Historically, National Intelligence Estimates (NIEs) for high-level government decision-makers have been classified.  Director of National Intelligence Mike McConnell reinforced the security justifications for secrecy this past October, but on Dec. 3 the National Intelligence Council, which McConnell heads, publicly released key findings of a new assessment of Iran’s nuclear intentions and capabilities (see below and on the following eight pages). The report markedly contradicts an earlier estimate from May 2005 that concluded Iran was “determined to develop nuclear weapons despite its international obligations and international pressure” (see Page 9). That NIE was issued under the directorship of McConnell’s predecessor John Negroponte, a Bush loyalist who previously was ambassador to Iraq and to the United Nations and is now deputy secretary of state.

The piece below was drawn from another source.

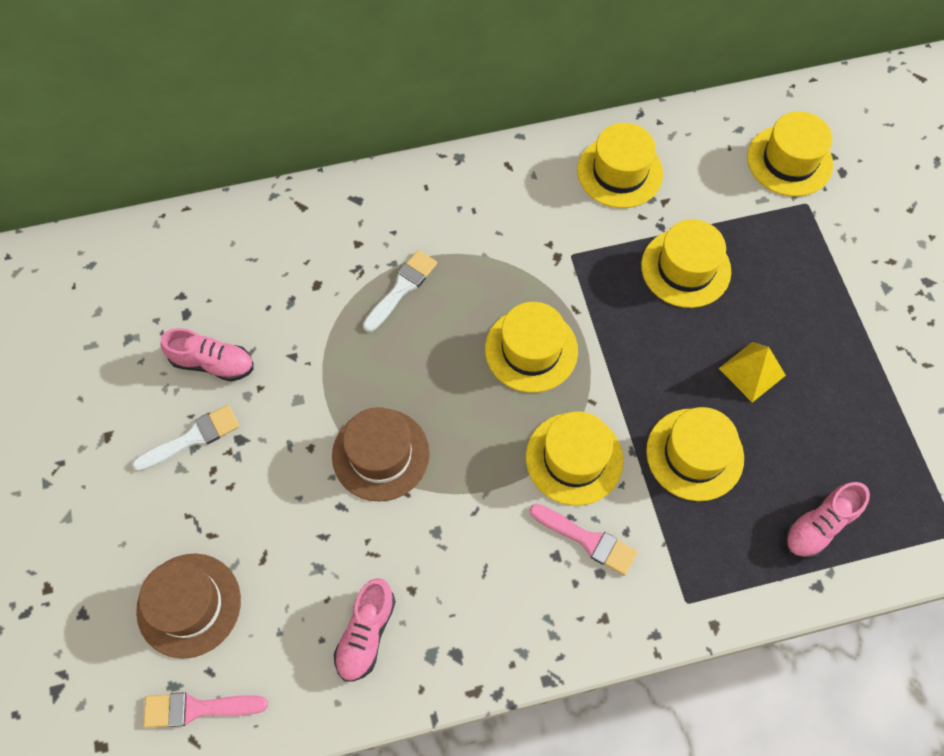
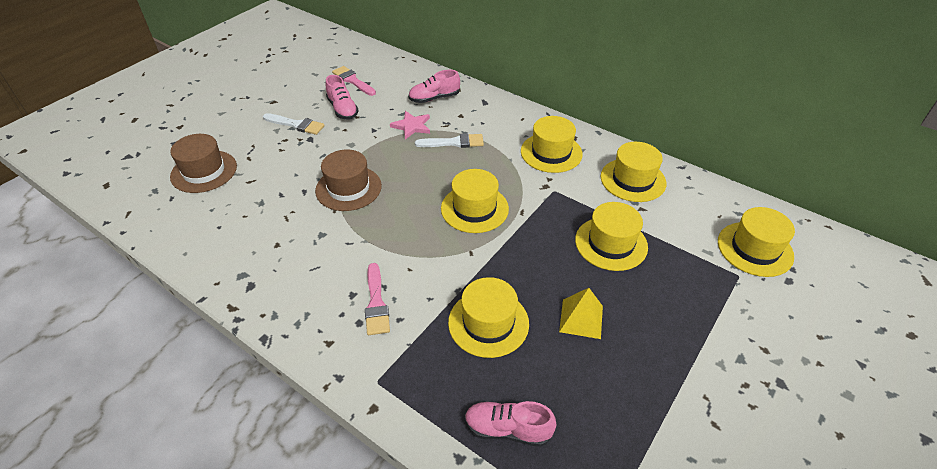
camera: 50 degrees right, 20 degrees down
pink brush [143,692,268,728] -> pink brush moved to [332,66,376,96]
pink shoe [334,578,396,682] -> pink shoe moved to [408,70,460,103]
yellow hat [526,412,624,506] -> yellow hat moved to [521,116,583,173]
none -> pink star [390,111,430,139]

The 2007 estimate is the product of McConnell’s new procedure for collecting and analyzing intelligence, a change that increased the number of sources examined and eliminated the requirement that every finding reflect a consensus within the intelligence community. The NIE states with “high confidence” that Iran halted its nuclear-weapons program in 2003 and with “moderate confidence” that as of this past summer—presumably the most recent time period about which the intelligence agencies have information—the program had not been restarted. The halt suggests that Iran “is less determined to develop nuclear weapons than we have been judging since 2005” and “more vulnerable to influence on the issue” from the international community “than we judged previously.” At the same time, the NIE affirms that the intelligence agencies continue to believe (with “low confidence”) that “Iran has imported at least some weapons-usable fissile material” and (with “moderate-to-high confidence”) that Iran doesn’t yet have enough of this material to build a bomb (see Page 6). As in the earlier assessment, the report concludes that, from a technical standpoint, Iran might conceivably be able to build a nuclear weapon before the end of this decade. This possibility, however, is judged “highly unlikely.” A more likely time period, the NIE states with “moderate confidence,” is somewhere between 2010 and 2015 (see Page 9).